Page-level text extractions
#####

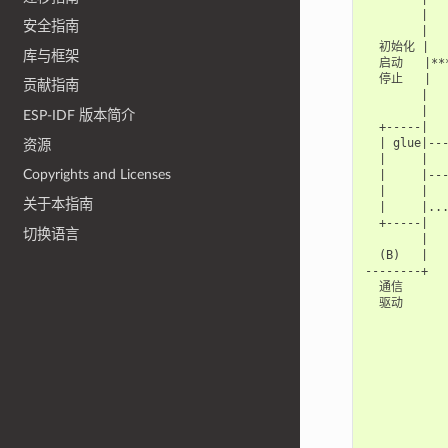
        |   
安全指南
        |   
  初始化 |    
库与框架
  启动   |***
  停止   |   
贡献指南
        |   
        |   
ESP-IDF 版本简介
  +-----|   
  | glue|---
资源
  |     |   
Copyrights and Licenses
  |     |---
  |     |   
关于本指南
  |     |...
  +-----|   
切换语言
        |   
  (B)   |   
--------+   
  通信       
  驱动       
            
           
            
           
            
           
            
            
            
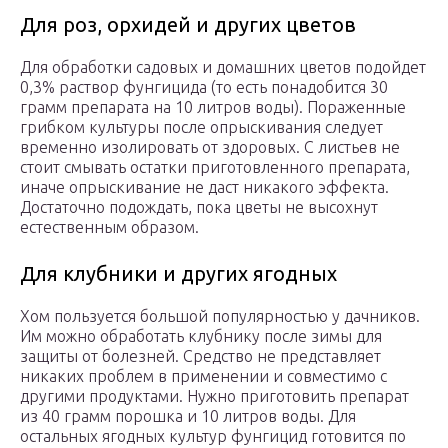
Для роз, орхидей и других цветов
Для обработки садовых и домашних цветов подойдет
0,3% раствор фунгицида (то есть понадобится 30
грамм препарата на 10 литров воды). Пораженные
грибком культуры после опрыскивания следует
временно изолировать от здоровых. С листьев не
стоит смывать остатки приготовленного препарата,
иначе опрыскивание не даст никакого эффекта.
Достаточно подождать, пока цветы не высохнут
естественным образом.
Для клубники и других ягодных
Хом пользуется большой популярностью у дачников.
Им можно обработать клубнику после зимы для
защиты от болезней. Средство не представляет
никаких проблем в применении и совместимо с
другими продуктами. Нужно приготовить препарат
из 40 грамм порошка и 10 литров воды. Для
остальных ягодных культур фунгицид готовится по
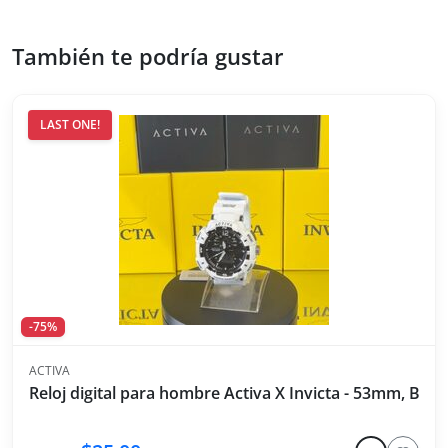
También te podría gustar
LAST ONE!
-75%
ACTIVA
Reloj digital para hombre Activa X Invicta - 53mm, Blan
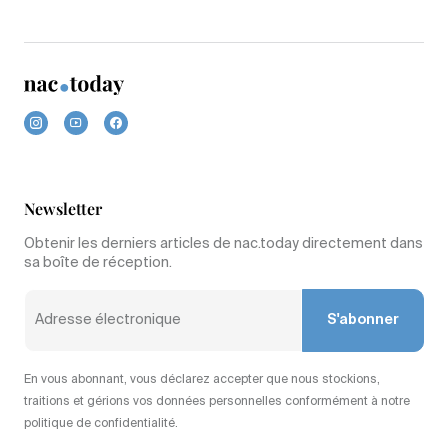
Newsletter
Obtenir les derniers articles de nac.today directement dans
sa boîte de réception.
S'abonner
En vous abonnant, vous déclarez accepter que nous stockions,
traitions et gérions vos données personnelles conformément à notre
politique de confidentialité.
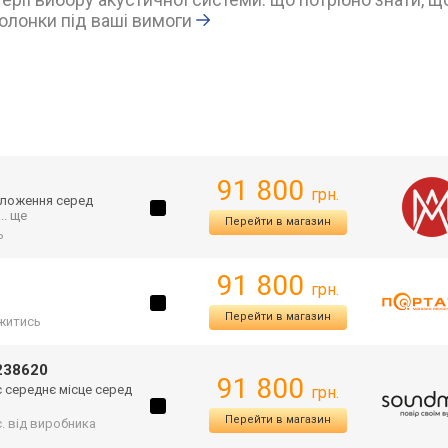
олонки під ваші вимоги
91 800
грн.
положення серед
... ще
Перейти в магазин
ь
91 800
грн.
Перейти в магазин
житись
 238620
91 800
є середнє місце серед
грн.
Перейти в магазин
с. від виробника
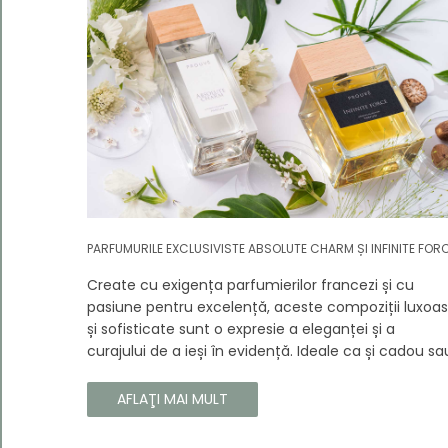
PARFUMURILE EXCLUSIVISTE ABSOLUTE CHARM ȘI INFINITE FOR
Create cu exigența parfumierilor francezi și cu
pasiune pentru excelență, aceste compoziții luxoa
și sofisticate sunt o expresie a eleganței și a
curajului de a ieși în evidență. Ideale ca și cadou sa
ca o completare la propria colecție, aceste
parfumuri sunt dedicate celor care doresc să atra
AFLAŢI MAI MULT
atenția și să emane un caracter unic și puternic.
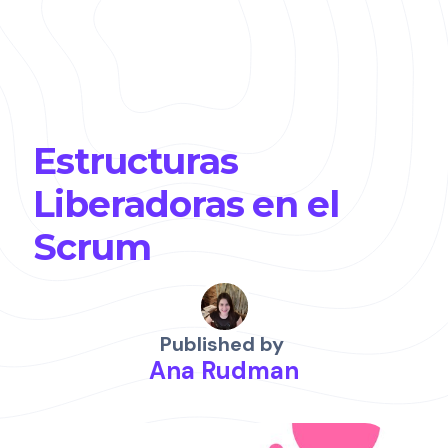
Estructuras
Liberadoras en el
Scrum
Published by
Ana Rudman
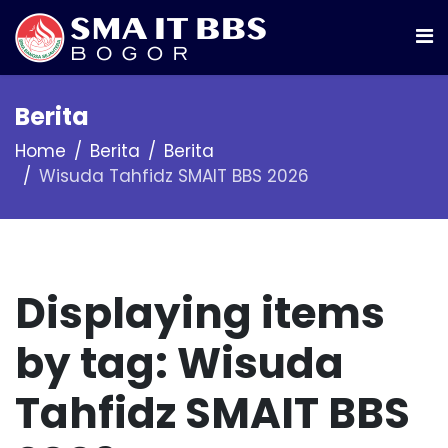
Berita
Home
Berita
Berita
Wisuda Tahfidz SMAIT BBS 2026
Displaying items
by tag: Wisuda
Tahfidz SMAIT BBS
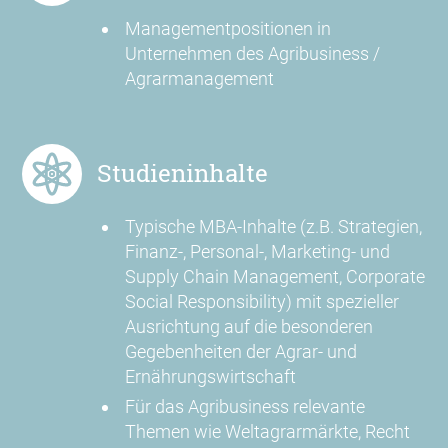
Managementpositionen in
Unternehmen des Agribusiness /
Agrarmanagement
Studieninhalte
Typische MBA-Inhalte (z.B. Strategien,
Finanz-, Personal-, Marketing- und
Supply Chain Management, Corporate
Social Responsibility) mit spezieller
Ausrichtung auf die besonderen
Gegebenheiten der Agrar- und
Ernährungswirtschaft
Für das Agribusiness relevante
Themen wie Weltagrarmärkte, Recht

#####

● **Task requirements**: Only the text of the entries above, transcribed exactly, should be given; leave out pictures.

● **Result**:
        |   
安全指南
        |   
  初始化 |    
库与框架
  启动   |***
  停止   |   
贡献指南
        |   
        |   
ESP-IDF 版本简介
  +-----|   
  | glue|---
资源
  |     |   
Copyrights and Licenses
  |     |---
  |     |   
关于本指南
  |     |...
  +-----|   
切换语言
        |   
  (B)   |   
--------+   
  通信       
  驱动       
            
           
            
           
            
           
            
            
            
Для роз, орхидей и других цветов
Для обработки садовых и домашних цветов подойдет
0,3% раствор фунгицида (то есть понадобится 30
грамм препарата на 10 литров воды). Пораженные
грибком культуры после опрыскивания следует
временно изолировать от здоровых. С листьев не
стоит смывать остатки приготовленного препарата,
иначе опрыскивание не даст никакого эффекта.
Достаточно подождать, пока цветы не высохнут
естественным образом.
Для клубники и других ягодных
Хом пользуется большой популярностью у дачников.
Им можно обработать клубнику после зимы для
защиты от болезней. Средство не представляет
никаких проблем в применении и совместимо с
другими продуктами. Нужно приготовить препарат
из 40 грамм порошка и 10 литров воды. Для
остальных ягодных культур фунгицид готовится по
También te podría gustar
LAST ONE!
-75%
ACTIVA
Reloj digital para hombre Activa X Invicta - 53mm, Blan
Newsletter
Obtenir les derniers articles de nac.today directement dans
sa boîte de réception.
S'abonner
En vous abonnant, vous déclarez accepter que nous stockions,
traitions et gérions vos données personnelles conformément à notre
politique de confidentialité.
олонки під ваші вимоги
91 800
грн.
положення серед
... ще
Перейти в магазин
ь
91 800
грн.
Перейти в магазин
житись
 238620
91 800
є середнє місце серед
грн.
Перейти в магазин
с. від виробника
PARFUMURILE EXCLUSIVISTE ABSOLUTE CHARM ȘI INFINITE FOR
Create cu exigența parfumierilor francezi și cu
pasiune pentru excelență, aceste compoziții luxoa
și sofisticate sunt o expresie a eleganței și a
curajului de a ieși în evidență. Ideale ca și cadou sa
ca o completare la propria colecție, aceste
parfumuri sunt dedicate celor care doresc să atra
AFLAŢI MAI MULT
atenția și să emane un caracter unic și puternic.
Estructuras
Liberadoras en el
Scrum
Published by
Ana Rudman
Berita
Home
Berita
Berita
Wisuda Tahfidz SMAIT BBS 2026
Displaying items
by tag: Wisuda
Tahfidz SMAIT BBS
Managementpositionen in
Unternehmen des Agribusiness /
Agrarmanagement
Studieninhalte
Typische MBA-Inhalte (z.B. Strategien,
Finanz-, Personal-, Marketing- und
Supply Chain Management, Corporate
Social Responsibility) mit spezieller
Ausrichtung auf die besonderen
Gegebenheiten der Agrar- und
Ernährungswirtschaft
Für das Agribusiness relevante
Themen wie Weltagrarmärkte, Recht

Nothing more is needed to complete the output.